Doyumsuzluk
Hedeflerinin çok büyük şeyler olmadığını söyleyen biri, o hedefe ulaşamayacağını bildiği için böyle düşünüyor. O hedefe ulaşacak gücü olsaydı daha fazlasını da isterdi.
Maddi olarak ele alınca, ev sahibi olma gibi genel bir dileğe baktığımızda buradaki doyumsuzluğun de belirli faktörler tarafından kısıtlandığını görürüz. Hatta en temelde yatan yargı olarak ‘başını sokacak yuva’ anlayışı ekonomiyle doğru orantılı olarak şekilleniyor.

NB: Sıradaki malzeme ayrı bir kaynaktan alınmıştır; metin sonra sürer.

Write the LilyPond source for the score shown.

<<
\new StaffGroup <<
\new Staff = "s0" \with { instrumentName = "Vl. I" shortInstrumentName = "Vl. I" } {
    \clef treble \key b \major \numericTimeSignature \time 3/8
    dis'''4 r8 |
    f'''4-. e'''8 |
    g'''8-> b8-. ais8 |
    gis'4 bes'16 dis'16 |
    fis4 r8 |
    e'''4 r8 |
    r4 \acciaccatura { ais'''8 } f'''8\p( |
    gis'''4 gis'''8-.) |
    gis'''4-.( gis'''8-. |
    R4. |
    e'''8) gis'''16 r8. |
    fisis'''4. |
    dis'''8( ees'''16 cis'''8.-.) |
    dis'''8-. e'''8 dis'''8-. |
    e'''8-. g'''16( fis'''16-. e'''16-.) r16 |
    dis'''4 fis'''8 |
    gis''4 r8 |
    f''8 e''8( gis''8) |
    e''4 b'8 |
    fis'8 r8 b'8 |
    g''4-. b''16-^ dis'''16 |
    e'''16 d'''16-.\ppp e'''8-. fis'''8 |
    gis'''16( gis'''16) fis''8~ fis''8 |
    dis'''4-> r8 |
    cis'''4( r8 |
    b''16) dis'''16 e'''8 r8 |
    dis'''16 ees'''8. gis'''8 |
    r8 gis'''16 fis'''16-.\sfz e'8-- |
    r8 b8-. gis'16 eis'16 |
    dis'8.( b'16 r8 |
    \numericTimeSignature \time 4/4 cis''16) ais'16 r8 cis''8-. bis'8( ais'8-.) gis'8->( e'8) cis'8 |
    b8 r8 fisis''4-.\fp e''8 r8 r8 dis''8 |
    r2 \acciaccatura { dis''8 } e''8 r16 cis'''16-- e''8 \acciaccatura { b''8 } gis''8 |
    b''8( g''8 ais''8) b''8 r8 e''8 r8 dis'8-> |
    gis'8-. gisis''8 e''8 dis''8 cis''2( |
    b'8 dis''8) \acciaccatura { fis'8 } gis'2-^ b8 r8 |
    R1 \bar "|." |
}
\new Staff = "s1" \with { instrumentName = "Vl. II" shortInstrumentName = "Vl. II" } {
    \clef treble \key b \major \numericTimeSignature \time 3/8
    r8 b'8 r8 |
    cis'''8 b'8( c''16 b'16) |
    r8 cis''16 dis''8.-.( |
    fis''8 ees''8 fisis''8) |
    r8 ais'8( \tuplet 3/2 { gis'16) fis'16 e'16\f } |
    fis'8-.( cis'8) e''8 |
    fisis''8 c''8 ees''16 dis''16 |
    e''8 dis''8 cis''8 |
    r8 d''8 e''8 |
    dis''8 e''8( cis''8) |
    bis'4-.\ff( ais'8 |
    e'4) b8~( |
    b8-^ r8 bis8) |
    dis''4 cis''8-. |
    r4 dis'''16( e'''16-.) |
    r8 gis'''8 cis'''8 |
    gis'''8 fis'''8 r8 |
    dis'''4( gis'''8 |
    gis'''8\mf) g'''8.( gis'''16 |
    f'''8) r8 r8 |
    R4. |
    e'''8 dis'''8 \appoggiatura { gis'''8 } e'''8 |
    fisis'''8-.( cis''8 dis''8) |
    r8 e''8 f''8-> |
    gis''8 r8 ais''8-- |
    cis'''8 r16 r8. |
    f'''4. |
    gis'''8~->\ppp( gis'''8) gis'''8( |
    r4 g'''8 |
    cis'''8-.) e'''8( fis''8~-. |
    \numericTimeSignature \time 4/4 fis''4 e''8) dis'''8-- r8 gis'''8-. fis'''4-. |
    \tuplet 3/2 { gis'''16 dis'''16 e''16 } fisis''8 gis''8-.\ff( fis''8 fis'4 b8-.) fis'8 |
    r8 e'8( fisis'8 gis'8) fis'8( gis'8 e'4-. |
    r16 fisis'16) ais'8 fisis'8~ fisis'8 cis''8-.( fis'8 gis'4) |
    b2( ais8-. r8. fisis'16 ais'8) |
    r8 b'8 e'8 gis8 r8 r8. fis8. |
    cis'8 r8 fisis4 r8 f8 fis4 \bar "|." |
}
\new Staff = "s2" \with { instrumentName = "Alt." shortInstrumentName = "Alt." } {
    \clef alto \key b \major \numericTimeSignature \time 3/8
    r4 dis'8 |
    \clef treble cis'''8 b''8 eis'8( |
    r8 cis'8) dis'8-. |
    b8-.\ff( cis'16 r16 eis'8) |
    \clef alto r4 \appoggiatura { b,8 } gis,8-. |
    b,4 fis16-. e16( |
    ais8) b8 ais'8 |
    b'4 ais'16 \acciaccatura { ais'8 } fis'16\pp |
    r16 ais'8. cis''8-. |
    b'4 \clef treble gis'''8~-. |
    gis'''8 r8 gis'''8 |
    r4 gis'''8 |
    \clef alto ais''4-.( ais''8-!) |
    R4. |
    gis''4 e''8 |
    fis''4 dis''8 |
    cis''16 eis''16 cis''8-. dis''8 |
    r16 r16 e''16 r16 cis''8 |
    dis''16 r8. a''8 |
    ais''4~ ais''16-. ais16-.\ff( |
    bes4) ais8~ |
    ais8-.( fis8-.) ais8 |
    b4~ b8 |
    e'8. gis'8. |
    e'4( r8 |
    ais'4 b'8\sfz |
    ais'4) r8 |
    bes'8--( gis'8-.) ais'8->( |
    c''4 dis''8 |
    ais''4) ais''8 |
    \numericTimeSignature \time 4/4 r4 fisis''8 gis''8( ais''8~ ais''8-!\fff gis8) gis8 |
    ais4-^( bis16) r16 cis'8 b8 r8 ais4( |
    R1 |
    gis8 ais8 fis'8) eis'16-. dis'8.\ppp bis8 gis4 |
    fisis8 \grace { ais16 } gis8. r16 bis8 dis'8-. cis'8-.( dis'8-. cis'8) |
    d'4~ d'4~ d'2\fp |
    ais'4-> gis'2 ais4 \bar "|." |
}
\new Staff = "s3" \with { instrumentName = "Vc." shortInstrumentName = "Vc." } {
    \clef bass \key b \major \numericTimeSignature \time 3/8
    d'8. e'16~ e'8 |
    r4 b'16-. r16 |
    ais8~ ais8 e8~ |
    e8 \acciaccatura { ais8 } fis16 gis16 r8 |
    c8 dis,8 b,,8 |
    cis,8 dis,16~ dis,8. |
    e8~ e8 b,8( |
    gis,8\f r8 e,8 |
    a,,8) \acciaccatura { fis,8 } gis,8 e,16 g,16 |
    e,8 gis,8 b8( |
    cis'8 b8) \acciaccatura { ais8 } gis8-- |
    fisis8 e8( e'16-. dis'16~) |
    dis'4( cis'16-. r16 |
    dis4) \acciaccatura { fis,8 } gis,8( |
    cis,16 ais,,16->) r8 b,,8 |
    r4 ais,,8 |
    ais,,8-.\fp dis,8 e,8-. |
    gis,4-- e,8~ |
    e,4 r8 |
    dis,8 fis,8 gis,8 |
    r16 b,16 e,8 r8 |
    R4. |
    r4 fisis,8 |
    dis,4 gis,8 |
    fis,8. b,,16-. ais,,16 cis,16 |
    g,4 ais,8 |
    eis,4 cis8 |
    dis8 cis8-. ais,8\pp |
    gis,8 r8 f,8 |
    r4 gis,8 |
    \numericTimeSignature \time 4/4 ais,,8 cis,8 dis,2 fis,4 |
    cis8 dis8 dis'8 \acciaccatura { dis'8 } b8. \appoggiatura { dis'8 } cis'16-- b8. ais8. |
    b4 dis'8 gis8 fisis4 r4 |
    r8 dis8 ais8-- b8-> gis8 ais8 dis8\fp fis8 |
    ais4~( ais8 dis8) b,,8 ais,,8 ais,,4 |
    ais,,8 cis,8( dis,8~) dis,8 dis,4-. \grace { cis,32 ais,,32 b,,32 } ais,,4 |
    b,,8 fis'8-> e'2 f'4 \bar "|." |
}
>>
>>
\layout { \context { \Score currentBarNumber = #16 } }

Ekonominin elverdiği ölçütlerde istek temel ihtiyaçlardan sıyrılıyor. Daha iyi bir ev, daha yeni bir bina, daha temiz bir çevre, daha elit insanların yer aldığı muhit gibi şartlara bağlanabiliyor.
Bu noktada ev sahibi olmak isteyen kişi satın alabileceğinin 2-5 katı fiyatlarına sahip evleri örnek göstererek beğendiğini ancak bu kadar yükseklerde gözü olmadığını da vurguluyor.

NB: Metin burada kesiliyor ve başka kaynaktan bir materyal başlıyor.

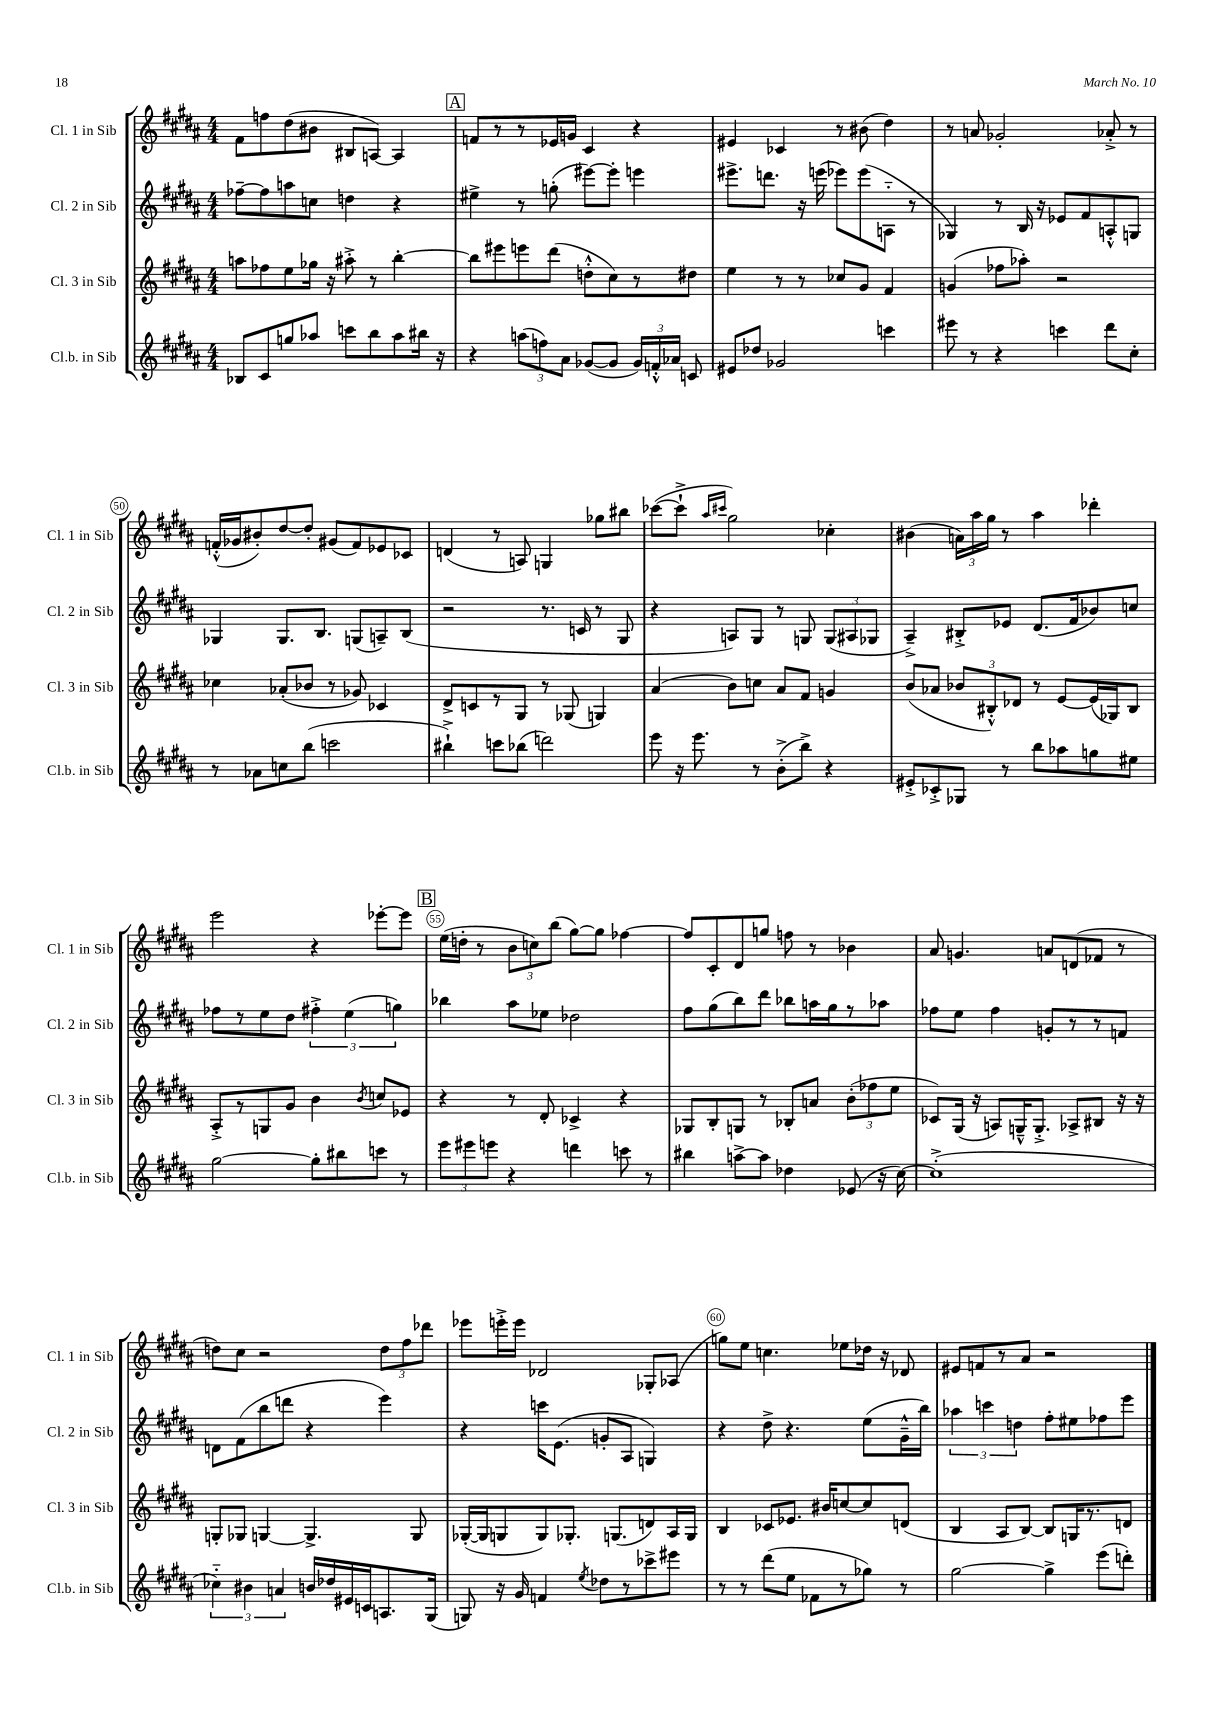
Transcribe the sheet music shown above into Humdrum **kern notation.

Sınırı belirleyen şey ekonominin el verişliği. Yoksa insan aynı insan. Hepimiz daha iyisine sahip olmak istiyoruz ancak bazı koşullarımız yetmediği için kendimizi avutuyoruz. Bunun yanında bir de alçak gönüllü olduğumuza inandırıyoruz kendimizi.
Doyumsuz olduğumuz değişmeyen gerçek.